▶ _Collected data_
——
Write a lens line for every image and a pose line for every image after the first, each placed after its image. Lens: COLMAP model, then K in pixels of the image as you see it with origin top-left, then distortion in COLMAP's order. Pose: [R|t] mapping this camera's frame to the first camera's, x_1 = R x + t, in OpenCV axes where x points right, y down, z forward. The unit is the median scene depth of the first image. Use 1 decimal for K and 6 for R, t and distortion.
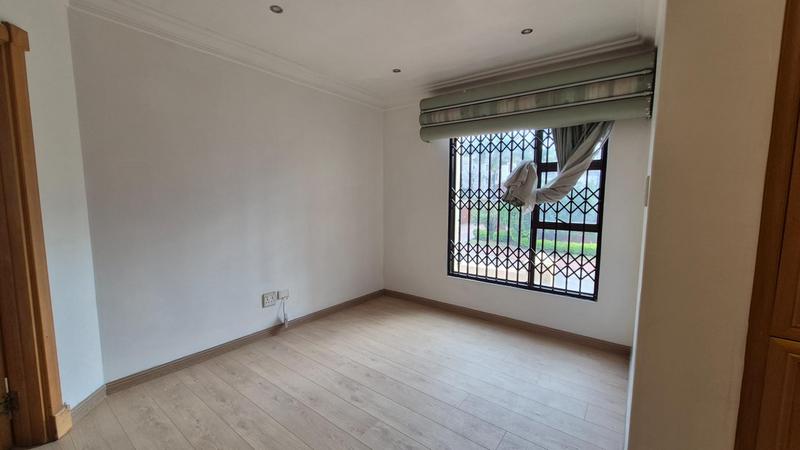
lens RADIAL K [[314.7, 0, 398.6], [0, 314.7, 226.3], [0, 0, 1]] dist [-0.000010, 0.000213]
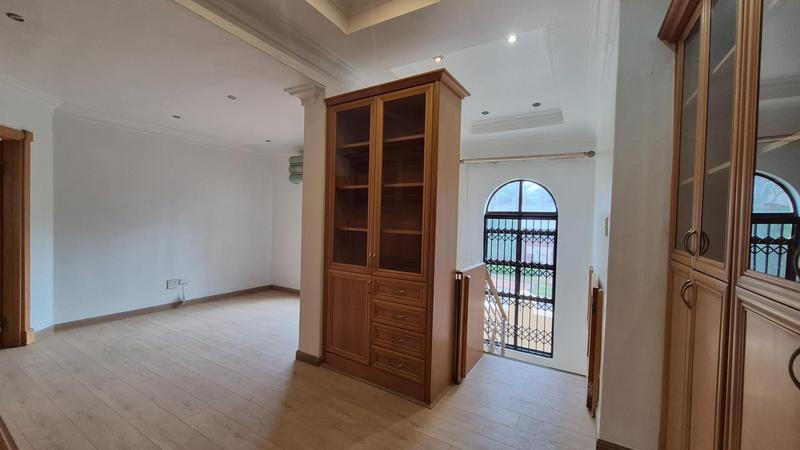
lens RADIAL K [[314.7, 0, 399.5], [0, 314.7, 225.7], [0, 0, 1]] dist [-0.000010, 0.000213]
pose [[0.993151, 0.015196, 0.115846, 0.597147], [-0.005743, 0.996657, -0.081500, 0.081470], [-0.116697, 0.080276, 0.989918, -0.787921]]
——
▶ _Task to complete_
Copy out every line of the material above word for word, leaving out the pictures.

▶ _Response area_
Write a lens line for every image and a pose line for every image after the first, each placed after its image. Lens: COLMAP model, then K in pixels of the image as you see it with origin top-left, then distortion in COLMAP's order. Pose: [R|t] mapping this camera's frame to the first camera's, x_1 = R x + t, in OpenCV axes where x points right, y down, z forward. The unit is the median scene depth of the first image. Use 1 decimal for K and 6 for R, t and distortion.
lens RADIAL K [[314.7, 0, 398.6], [0, 314.7, 226.3], [0, 0, 1]] dist [-0.000010, 0.000213]
lens RADIAL K [[314.7, 0, 399.5], [0, 314.7, 225.7], [0, 0, 1]] dist [-0.000010, 0.000213]
pose [[0.993151, 0.015196, 0.115846, 0.597147], [-0.005743, 0.996657, -0.081500, 0.081470], [-0.116697, 0.080276, 0.989918, -0.787921]]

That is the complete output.